BEGIN TASK DATA

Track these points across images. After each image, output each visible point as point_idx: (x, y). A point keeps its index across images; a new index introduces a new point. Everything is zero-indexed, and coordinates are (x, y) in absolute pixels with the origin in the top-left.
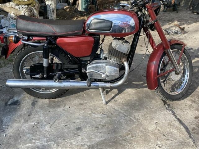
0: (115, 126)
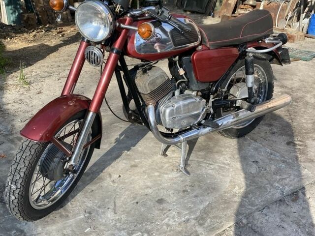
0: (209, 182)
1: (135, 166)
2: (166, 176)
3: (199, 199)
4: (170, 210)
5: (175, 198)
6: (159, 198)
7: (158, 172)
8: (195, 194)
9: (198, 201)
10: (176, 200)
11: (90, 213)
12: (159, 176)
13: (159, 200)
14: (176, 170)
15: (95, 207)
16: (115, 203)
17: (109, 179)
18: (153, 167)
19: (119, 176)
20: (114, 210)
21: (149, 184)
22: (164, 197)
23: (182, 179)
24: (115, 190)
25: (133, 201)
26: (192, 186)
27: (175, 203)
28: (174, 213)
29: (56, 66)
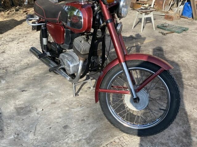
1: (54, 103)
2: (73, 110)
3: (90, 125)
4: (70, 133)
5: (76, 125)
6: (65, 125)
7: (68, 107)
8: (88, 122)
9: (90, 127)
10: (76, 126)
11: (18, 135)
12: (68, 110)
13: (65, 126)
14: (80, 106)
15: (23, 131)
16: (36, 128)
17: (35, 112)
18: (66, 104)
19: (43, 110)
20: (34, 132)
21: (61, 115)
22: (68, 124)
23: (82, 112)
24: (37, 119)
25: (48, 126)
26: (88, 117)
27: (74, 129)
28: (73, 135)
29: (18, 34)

END TASK DATA
BEGIN TASK DATA

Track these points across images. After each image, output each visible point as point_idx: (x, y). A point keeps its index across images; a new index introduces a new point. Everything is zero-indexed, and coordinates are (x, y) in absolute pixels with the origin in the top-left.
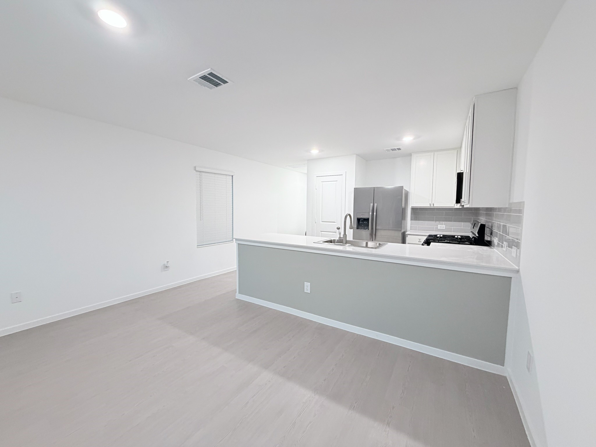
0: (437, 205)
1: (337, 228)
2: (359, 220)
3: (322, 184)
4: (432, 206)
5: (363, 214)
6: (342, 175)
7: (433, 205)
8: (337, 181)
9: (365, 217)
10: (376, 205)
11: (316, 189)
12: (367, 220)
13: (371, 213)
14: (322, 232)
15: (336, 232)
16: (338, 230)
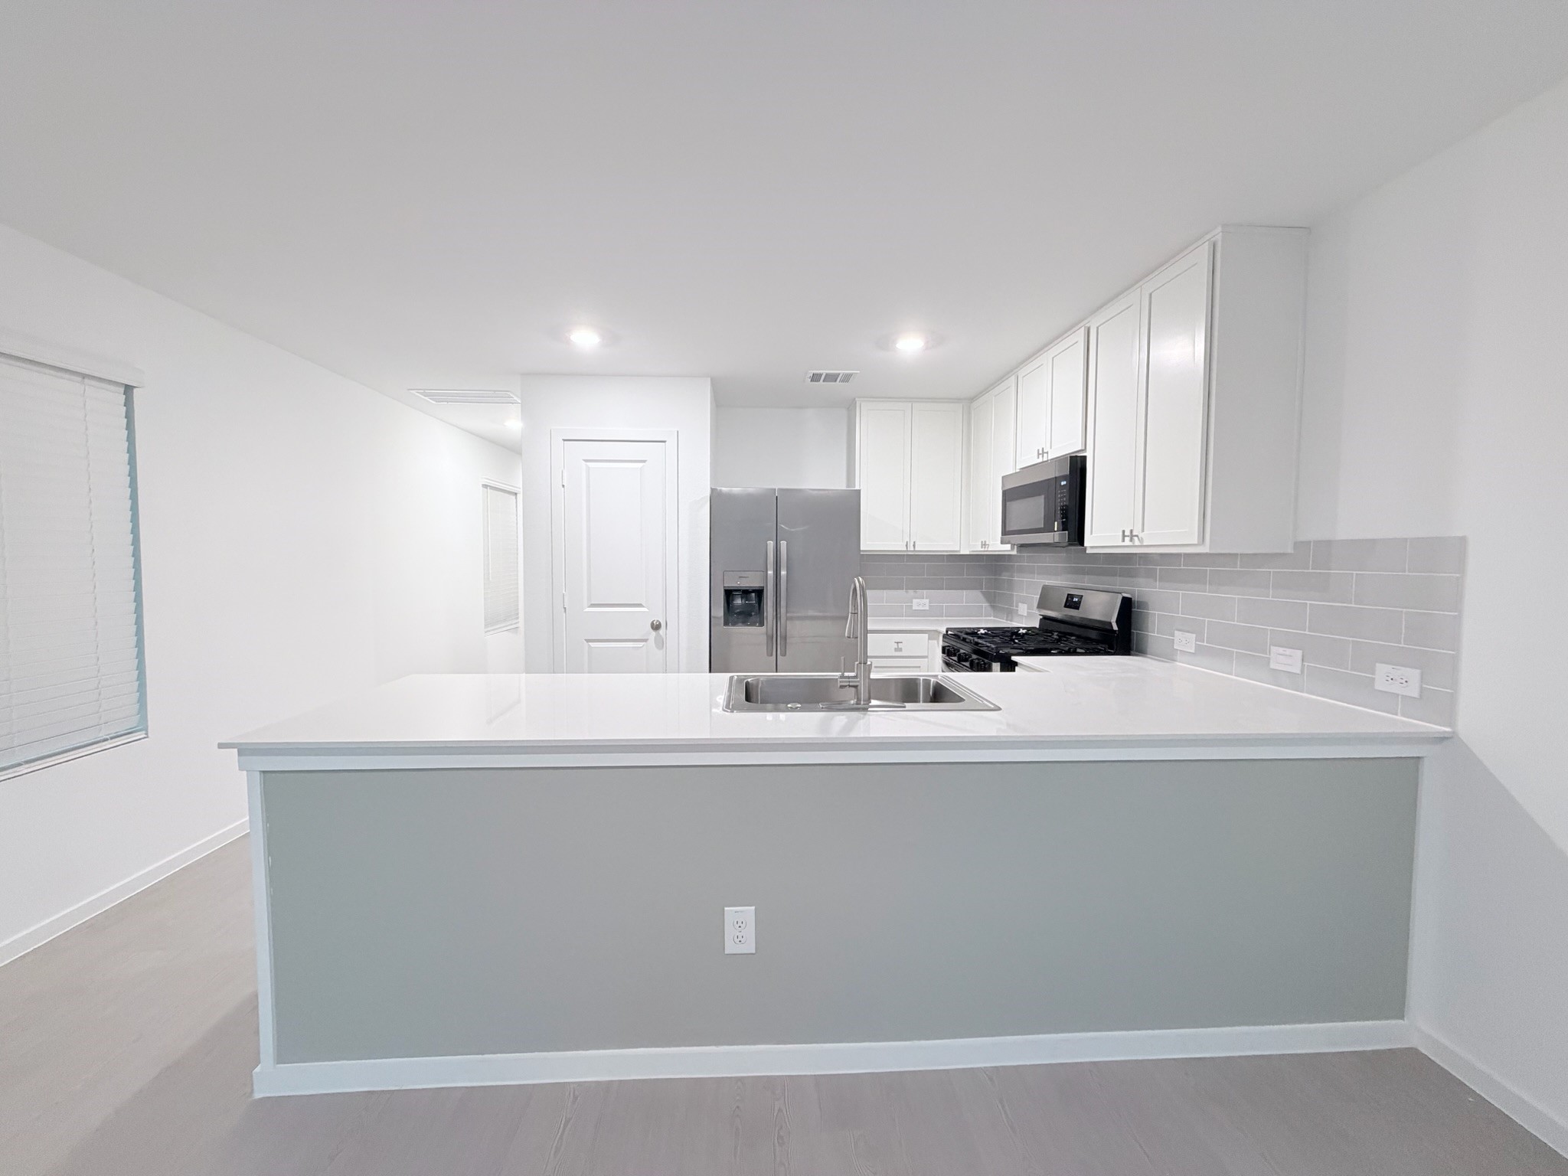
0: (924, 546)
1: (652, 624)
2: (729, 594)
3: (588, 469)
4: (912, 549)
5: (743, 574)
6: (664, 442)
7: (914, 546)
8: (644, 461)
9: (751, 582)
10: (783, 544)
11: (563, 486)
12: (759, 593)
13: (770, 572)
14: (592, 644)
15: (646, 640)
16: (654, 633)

END TASK DATA

Rewrite the part that opens with the line containing "1: (135, 166)" and closes with the line containing "21: (149, 184)", putting "160" in place of every "159" and leaving everything else unchanged.

1: (135, 166)
2: (166, 176)
3: (199, 199)
4: (170, 210)
5: (175, 198)
6: (160, 198)
7: (158, 172)
8: (195, 194)
9: (198, 201)
10: (176, 200)
11: (90, 213)
12: (160, 176)
13: (160, 200)
14: (176, 170)
15: (95, 207)
16: (115, 203)
17: (109, 179)
18: (153, 167)
19: (119, 176)
20: (114, 210)
21: (149, 184)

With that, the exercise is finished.